Make in India: US heavy machinery maker Caterpillar bullish on India, in contrast to its global outlook
The global heavy machinery industry is going through a rough patch as industrial demand has been muted and mining activity has slowed down.

MUMBAI: US heavy machinery maker Caterpillar is bullish on India, in sharp contrast to its outlook of the global markets, where it has closed 20 plants and slashed workforce to reduce costs amid a deepening slowdown.
The global heavy machinery industry is going through a rough patch as industrial demand has been muted and mining activity has slowed down. Softening commodity prices have only made matters worse.
India, too, has seen a slowdown in the equipment industry as projects got derailed, but Caterpillar’s India head says the country is now bucking the trend. “Globally, there’s a significant slowing of demand, especially for mining products, leading to capacity consolidation. India is the only bright spot that offers significant opportunity,” Vivekanand Vanmeeganathan, managing director, Caterpillar India, told ET. The company has invested $500 million in setting up manufacturing units in India. While it’s bullish on India, it doesn’t have any new investment plans.

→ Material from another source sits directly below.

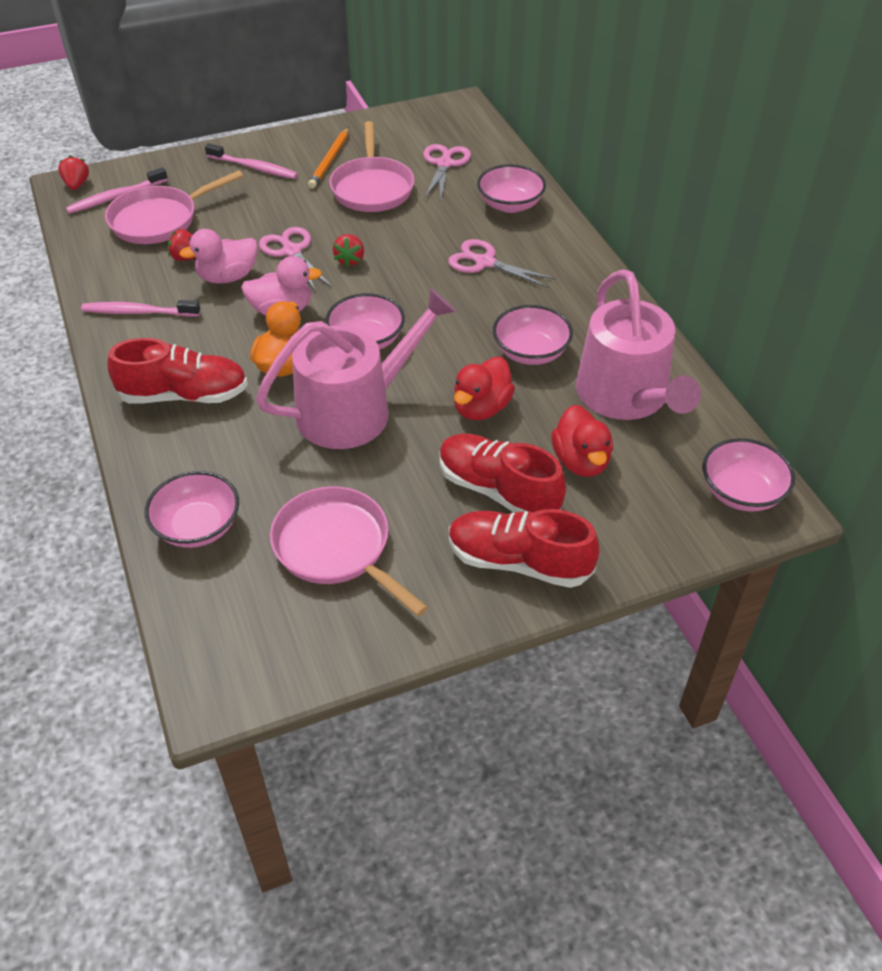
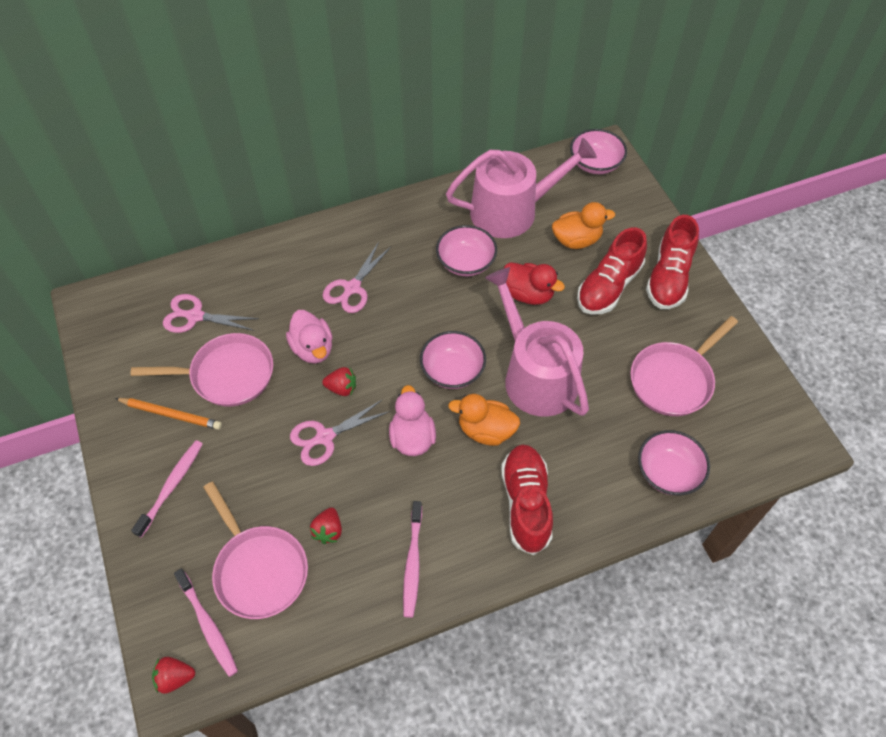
camera: 90 degrees left, 10 degrees up
pink duck [179,229,258,284] -> pink duck moved to [286,310,333,364]
pink bowl [477,164,546,213] -> none
red duck [552,405,613,477] -> orange duck [552,202,615,249]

“Due to the global meltdown, everyone has excess capacity. The first thought is that we should not be investing too much until utilisation of capacity reaches an optimal level. Now with the government’s push, we feel industry will gain momentum and reach optimal utilisation, going ahead,” he said.
The company is present in three broad businesses in India — resource industry, which primarily refers to mining, construction industry and energy. The group’s global revenue was $47 billion last year, with the three businesses contributing equally.